▸ PROBLEM TO WORK ON
The answer must be every line from the entries below that contains "annotated".
>>>
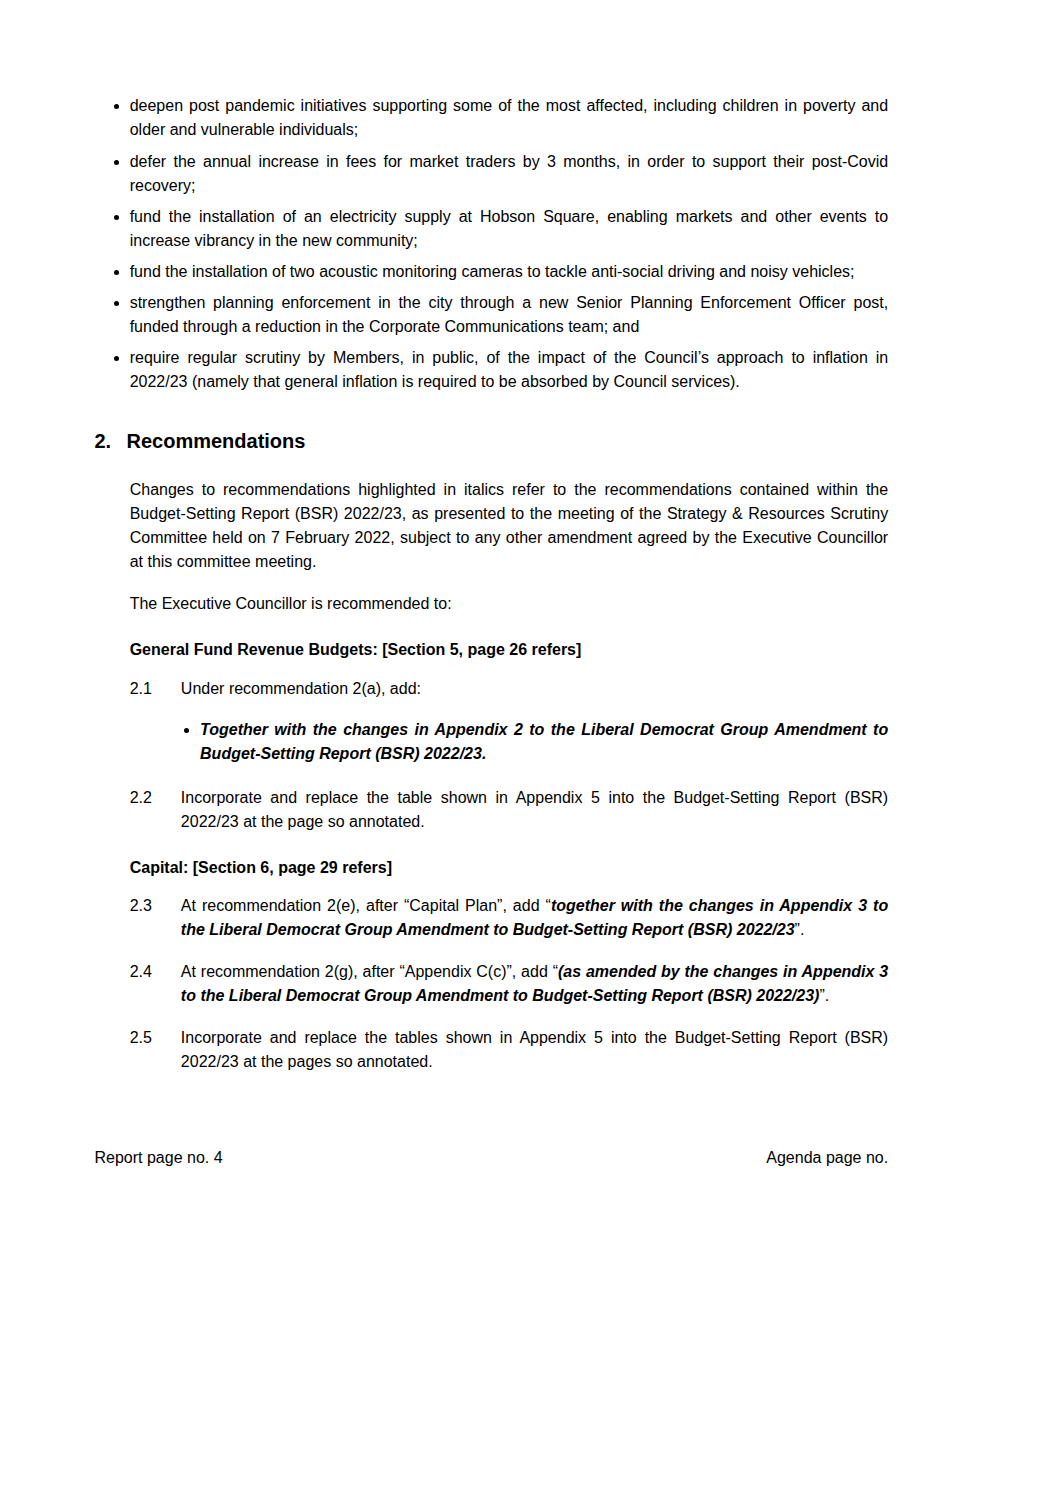deepen post pandemic initiatives supporting some of the most affected, including children in poverty and older and vulnerable individuals;
defer the annual increase in fees for market traders by 3 months, in order to support their post-Covid recovery;
fund the installation of an electricity supply at Hobson Square, enabling markets and other events to increase vibrancy in the new community;
fund the installation of two acoustic monitoring cameras to tackle anti-social driving and noisy vehicles;
strengthen planning enforcement in the city through a new Senior Planning Enforcement Officer post, funded through a reduction in the Corporate Communications team; and
require regular scrutiny by Members, in public, of the impact of the Council’s approach to inflation in 2022/23 (namely that general inflation is required to be absorbed by Council services).
2. Recommendations
Changes to recommendations highlighted in italics refer to the recommendations contained within the Budget-Setting Report (BSR) 2022/23, as presented to the meeting of the Strategy & Resources Scrutiny Committee held on 7 February 2022, subject to any other amendment agreed by the Executive Councillor at this committee meeting.
The Executive Councillor is recommended to:
General Fund Revenue Budgets: [Section 5, page 26 refers]
2.1
Under recommendation 2(a), add:
Together with the changes in Appendix 2 to the Liberal Democrat Group Amendment to Budget-Setting Report (BSR) 2022/23.
2.2
Incorporate and replace the table shown in Appendix 5 into the Budget-Setting Report (BSR) 2022/23 at the page so annotated.
Capital: [Section 6, page 29 refers]
2.3
At recommendation 2(e), after “Capital Plan”, add “together with the changes in Appendix 3 to the Liberal Democrat Group Amendment to Budget-Setting Report (BSR) 2022/23”.
2.4
At recommendation 2(g), after “Appendix C(c)”, add “(as amended by the changes in Appendix 3 to the Liberal Democrat Group Amendment to Budget-Setting Report (BSR) 2022/23)”.
2.5
Incorporate and replace the tables shown in Appendix 5 into the Budget-Setting Report (BSR) 2022/23 at the pages so annotated.
Report page no. 4 Agenda page no.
<<<
▸ WRITTEN RESPONSE
Incorporate and replace the table shown in Appendix 5 into the Budget-Setting Report (BSR) 2022/23 at the page so annotated.
Incorporate and replace the tables shown in Appendix 5 into the Budget-Setting Report (BSR) 2022/23 at the pages so annotated.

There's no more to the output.